3. Meeting the challenge of comfortable communication
3.1 Extension of research field
Provided that reliable, high-speed transmission is available, there are various possibilities for achieving more comfortable and higher-quality communications. The final goal is to achieve high-quality human-to-human communications in various environments. An example would be recording the whole audio environment of a live concert, which would enable transmission to distant places immediately or at future times with full fidelity.
We need to extend our research field toward improving the quality and comfort of communications as shown in Fig. 1. At present, a single-point-source single-channel band-limited audio signal is used for most communications systems. We want to extend the way that this signal, or information, is used in two ways. One is for human interaction. To explore comfortable communication and the sensation of real presence in music, we need to understand the characteristics of human perception. The other is to significantly increase the number of signal channels (super multichannel capability). There is a huge amount of information hidden in the sound field of a room. We can make use of new devices and hardware tools to facilitate cost-effective multichannel communications systems.
3.2 Human interaction
To deliver fully enjoyable high-quality music signals to humans, we need a comprehensive understanding of the brain and human behavior. A full understanding of human reactions to ultrasonic signals might enhance our contentment with communication or entertainment, for example . In addition, combining some other modality of sensation with auditory perception (cross modality) might be useful for enhancing the total experience of communication or entertainment.

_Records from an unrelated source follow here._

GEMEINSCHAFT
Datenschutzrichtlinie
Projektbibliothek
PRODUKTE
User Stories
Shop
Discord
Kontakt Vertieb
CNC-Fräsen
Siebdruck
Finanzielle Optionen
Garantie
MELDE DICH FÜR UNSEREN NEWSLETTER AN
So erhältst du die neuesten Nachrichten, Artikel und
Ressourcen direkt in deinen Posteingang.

3.3 Super multichannel sound
The interface to the real environment can be enhanced by introducing a massive number of channels for sound-field control. For this purpose, we need economical high-speed hardware as well as processing and control software. It is impossible to increase the number of channels beyond a few hundred with conventional parallel cable distribution of signals from microphone and loudspeaker arrays. A very promising solution is to use the rapidly developing technologies for high-speed transmission and multiplexing through optical fiber and in small devices. One interesting example is an array of microphones multiplexed in an optical fiber . If a super multichannel sound system can be achieved, it will find general use in various applications such as noise control and environmental sensors.
4. Standardization and alliances
Information systems have become highly complex with huge variations from one system to another. Generally speaking, it is therefore very important for users, manufacturers, and service providers to work together to establish international standards for interoperability and long-term maintenance. Communications systems can be useful only if users or potential users are attracted to them for their convenience and reasonable cost. For this purpose, we will make the necessary efforts to establish standards and support commercialization. For success in these activities, we will need global collaborations or alliances among organizations and companies, keeping in mind the idea that technologies are good only when users can enjoy them.
The research activities at the Moriya Research Laboratory include the development of lossless coding and future exploration of human interaction and super multichannel signal processing. All are aimed at the creation of high-quality comfortable communications systems that make use of the rich information available through broadband networks. Our work will be carried out under flexible collaborations with other NTT laboratories in the fields of innovative communication devices and human sciences. In addition, we will continue to promote standardization and alliances, which are important for these new technologies. We hope these technologies will also contribute to other research fields besides the acoustical signal processing field.